# How to format a string in Python

Created
Modified

## Fancier Output Formatting

To use formatted string literals, begin a string with f or F before the opening quotation mark or triple quotation mark. Inside this string, you can write a Python expression between { and } characters that can refer to variables or literal values.

#!/usr/bin/env python3

# Import math module
import math

print(f'The value of pi is approximately {math.pi:5.3f}')

weather = {"Tue":78, "Wed": 60, "Thu": 60}
for name, data in weather.items():
print(f'{name:3} => {data:2d}')
The value of pi is approximately 3.142

Tue => 78
Wed => 60
Thu => 60

## The String format() Method

Basic usage of the str.format() method looks like this:

#!/usr/bin/env python3

# Import math module
import math

print('The value of pi is approximately {:07.3f}'.format(math.pi))

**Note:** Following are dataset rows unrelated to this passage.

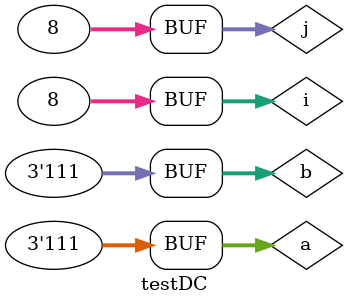
<source format=v>

module operadorMD ( s0,s1,a,b );

output s0,s1;
input a,b;
wire s2,s3,s4,s5,s6;

nor NOR1 (s2,b,b);
nor NOR2 (s3,a,a);
nor NOR3 (s4,s2,s3);
nor NOR4 (s5,a,b);
nor NOR5 (s0,s4,s5);
nor NOR6 (s6,b,b);
nor NOR7 (s1,a,s6);

endmodule

module operadorDC(s0,s1,a,b,c);
output s0,s1;
input a,b,c;
wire s2,s3,s4,s5;

operadorMD MD1(s2,s3,a,b);
operadorMD MD2(s0,s4,s2,c);
nor NOR1(s5,s3,s4);
nor NOR2(s1,s5,s5);

endmodule

module DC3Bits (s,a,b);
output[3:0]s;
input[2:0]a,b;
wire[1:0]c;

operadorMD MD1(s[0],c[0],a[0],b[0]);
operadorDC DC1(s[1],c[1],a[1],b[1],c[0]);
operadorDC DC2(s[2],s[3],a[2],b[2],c[1]);

endmodule

module testDC;
reg[2:0]a,b;
wire[3:0]s;
integer i,j;

DC3Bits DC3B(s,a,b);

initial begin : start

a=0; b=0;

end

initial begin : main

#1 $display ( " Operador Diferença Completa Com Portas Nor - 3 Bits " );
#1 $display ( "   a  -  b   =  s   " );
	$monitor ( " %3b  %3b  = %4b ",a,b,s);
	
	for ( i = 0; i < 8; i = i + 1)begin
	 a = i;
	for ( j = 0; j < 8; j = j + 1)begin
	#1 b = j;
	end
	end
				
end

endmodule

/* Operador Diferença Completa Com Portas Nor - 3 Bits 
       a  -  b   =  s   
     000  000  = 0000 
     000  001  = 1111 
     000  010  = 1110 
     000  011  = 1101 
     000  100  = 1100 
     000  101  = 1011 
     000  110  = 1010 
     001  111  = 1010 
     001  000  = 0001 
     001  001  = 0000 
     001  010  = 1111 
     001  011  = 1110 
     001  100  = 1101 
     001  101  = 1100 
     001  110  = 1011 
     010  111  = 1011 
     010  000  = 0010 
     010  001  = 0001 
     010  010  = 0000 
     010  011  = 1111 
     010  100  = 1110 
     010  101  = 1101 
     010  110  = 1100 
     011  111  = 1100 
     011  000  = 0011 
     011  001  = 0010 
     011  010  = 0001 
     011  011  = 0000 
     011  100  = 1111 
     011  101  = 1110 
     011  110  = 1101 
     100  111  = 1101 
     100  000  = 0100 
     100  001  = 0011 
     100  010  = 0010 
     100  011  = 0001 
     100  100  = 0000 
     100  101  = 1111 
     100  110  = 1110 
     101  111  = 1110 
     101  000  = 0101 
     101  001  = 0100 
     101  010  = 0011 
     101  011  = 0010 
     101  100  = 0001 
     101  101  = 0000 
     101  110  = 1111 
     110  111  = 1111 
     110  000  = 0110 
     110  001  = 0101 
     110  010  = 0100 
     110  011  = 0011 
     110  100  = 0010 
     110  101  = 0001 
     110  110  = 0000 
     111  111  = 0000 
     111  000  = 0111 
     111  001  = 0110 
     111  010  = 0101 
     111  011  = 0100 
     111  100  = 0011 
     111  101  = 0010 
     111  110  = 0001 
     111  111  = 0000
*/

</source>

print('{1} and {0}'.format('spam', 'eggs'))
The value of pi is approximately 003.142

eggs and spam

Using type-specific formatting:

#!/usr/bin/env python3

# Import datetime module
from datetime import datetime

curr = datetime.now()
print('{:%Y-%m-%d %H:%M:%S}'.format(curr))
# 2022-04-11 12:01:54

# Using the comma as a thousands separator:
print('{:,}'.format(1234567890))
# 1,234,567,890
2022-04-11 12:01:54

1,234,567,890

## Old String Formatting with % Operator

The % operator (modulo) can also be used for string formatting. Given 'string' % values, instances of % in string are replaced with zero or more elements of values. This operation is commonly known as string interpolation. For example:

#!/usr/bin/env python3

# Import math module
import math

print('PI :: %5.3f' % math.pi)

print('PI :: %007.3f' % math.pi)
PI :: 3.142
PI :: 003.142

The conversion flag characters are:

flag characters:
'#'
The value conversion will use the “alternate form” (where defined below).
'0'
The conversion will be zero padded for numeric values.
'-'
The converted value is left adjusted (overrides the '0' conversion if both are given).
' '
(a space) A blank should be left before a positive number (or empty string) produced by a signed conversion.
'+'
A sign character ('+' or '-') will precede the conversion (overrides a “space” flag).

A length modifier (h, l, or L) may be present, but is ignored as it is not necessary for Python – so e.g. %ld is identical to %d.

The conversion types are:

types:
'd'
Signed integer decimal.
'i'
Signed integer decimal.
'o'
Signed octal value.
'u'
Obsolete type – it is identical to 'd'.
'x'
'X'
'e'
Floating point exponential format (lowercase).
'E'
Floating point exponential format (uppercase).
'f'
Floating point decimal format.
'F'
Floating point decimal format.
'g'
Floating point format. Uses lowercase exponential format if exponent is less than -4 or not less than precision, decimal format otherwise.
'G'
Floating point format. Uses uppercase exponential format if exponent is less than -4 or not less than precision, decimal format otherwise.
'c'
Single character (accepts integer or single character string).
'r'
String (converts any Python object using repr()).
's'
String (converts any Python object using str()).
'a'
String (converts any Python object using ascii()).
'%'
No argument is converted, results in a '%' character in the result.